Encontra-se provada a seguinte factualidade relevante:
a) A Associação R..., Lda. requereu no T.A.C. do Porto a intimação da requerida a encerrar imediatamente o seu estabelecimento industrial, abstendo-se de toda e qualquer actividade no local sem que toda a sua actividade esteja devidamente licenciada
b) Por sentença de 5.8.02, o Mmo. Juiz do T.A.C. do Porto intimou a requerida “S,,,, Lda”, a encerrar imediatamente o seu estabelecimento industrial sediado em Fafe, abstendo-se de toda e qualquer actividade no local, até que demonstre ter obtido as licenças exigidas por lei;
c) Tal decisão foi confirmada por este T.C.A., por Acórdão que transitou em julgado;
d) Como a requerida não tivesse encerrado imediatamente o seu estabelecimento, a Associação R... veio requer se fixasse o pagamento de uma quantia por cada dia de atraso (artº 88 nº 3 da LPTA).

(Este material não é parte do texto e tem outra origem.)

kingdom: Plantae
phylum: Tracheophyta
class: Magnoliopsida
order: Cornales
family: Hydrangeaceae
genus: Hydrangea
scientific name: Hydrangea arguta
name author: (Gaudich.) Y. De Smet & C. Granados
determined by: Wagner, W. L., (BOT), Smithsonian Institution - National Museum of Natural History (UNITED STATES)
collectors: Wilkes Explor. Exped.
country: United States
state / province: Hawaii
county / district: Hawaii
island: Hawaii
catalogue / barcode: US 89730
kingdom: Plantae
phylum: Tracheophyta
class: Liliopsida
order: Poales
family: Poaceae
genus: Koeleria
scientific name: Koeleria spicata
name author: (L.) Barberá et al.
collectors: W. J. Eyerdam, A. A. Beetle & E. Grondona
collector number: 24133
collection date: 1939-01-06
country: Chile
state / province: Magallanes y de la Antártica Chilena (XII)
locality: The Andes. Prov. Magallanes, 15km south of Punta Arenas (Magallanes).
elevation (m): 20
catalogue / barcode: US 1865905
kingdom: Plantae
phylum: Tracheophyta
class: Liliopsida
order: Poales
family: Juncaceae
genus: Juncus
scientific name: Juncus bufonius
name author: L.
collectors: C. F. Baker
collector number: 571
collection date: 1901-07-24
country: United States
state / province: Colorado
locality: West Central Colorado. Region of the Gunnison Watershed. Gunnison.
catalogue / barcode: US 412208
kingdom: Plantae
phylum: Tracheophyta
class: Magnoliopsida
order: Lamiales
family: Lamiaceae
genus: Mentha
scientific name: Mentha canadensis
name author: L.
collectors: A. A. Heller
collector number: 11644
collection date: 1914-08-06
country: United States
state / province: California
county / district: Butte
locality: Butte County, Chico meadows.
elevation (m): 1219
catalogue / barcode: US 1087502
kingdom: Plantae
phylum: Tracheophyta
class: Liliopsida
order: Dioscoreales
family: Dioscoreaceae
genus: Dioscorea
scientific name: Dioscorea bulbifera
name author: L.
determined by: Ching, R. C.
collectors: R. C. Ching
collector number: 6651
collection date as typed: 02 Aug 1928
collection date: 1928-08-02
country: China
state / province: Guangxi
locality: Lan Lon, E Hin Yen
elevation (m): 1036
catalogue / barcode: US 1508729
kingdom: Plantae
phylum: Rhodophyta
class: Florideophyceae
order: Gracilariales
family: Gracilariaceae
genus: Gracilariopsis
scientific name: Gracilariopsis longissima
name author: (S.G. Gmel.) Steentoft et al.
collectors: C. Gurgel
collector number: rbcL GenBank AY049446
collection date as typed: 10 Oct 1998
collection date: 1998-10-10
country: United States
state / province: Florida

e) O Mmo. Juiz do T.A.C. do Porto, por despacho de 17.1.2003 (fls. 568), ao abrigo do disposto no nº 3 do art. 88º da L.P.T.A. fixou em € 49,88 (quarenta e nove Euros e oito cêntimos a quantia a pagar pela requerida por cada dia de atraso no cumprimento da intimação decretada, devendo as referidas quantias ser pagas nos termos do nº 4 do citado art. 88º da LPTA, com as devidas adaptações, tendo em conta que os dias de atraso devem ser contabilizados desde 25.10.2002, inclusive;
f) Na mesma decisão, o Sr. Juiz do TAC do Porto solicitou à autoridade policial competente a notificação pessoal da decisão aos legais representantes da requerida, com a expressa cominação de que o não cumprimento da decisão de intimação para o imediato encerramento do estabelecimento industrial da requerida os faz incorrer em responsabilidade criminal.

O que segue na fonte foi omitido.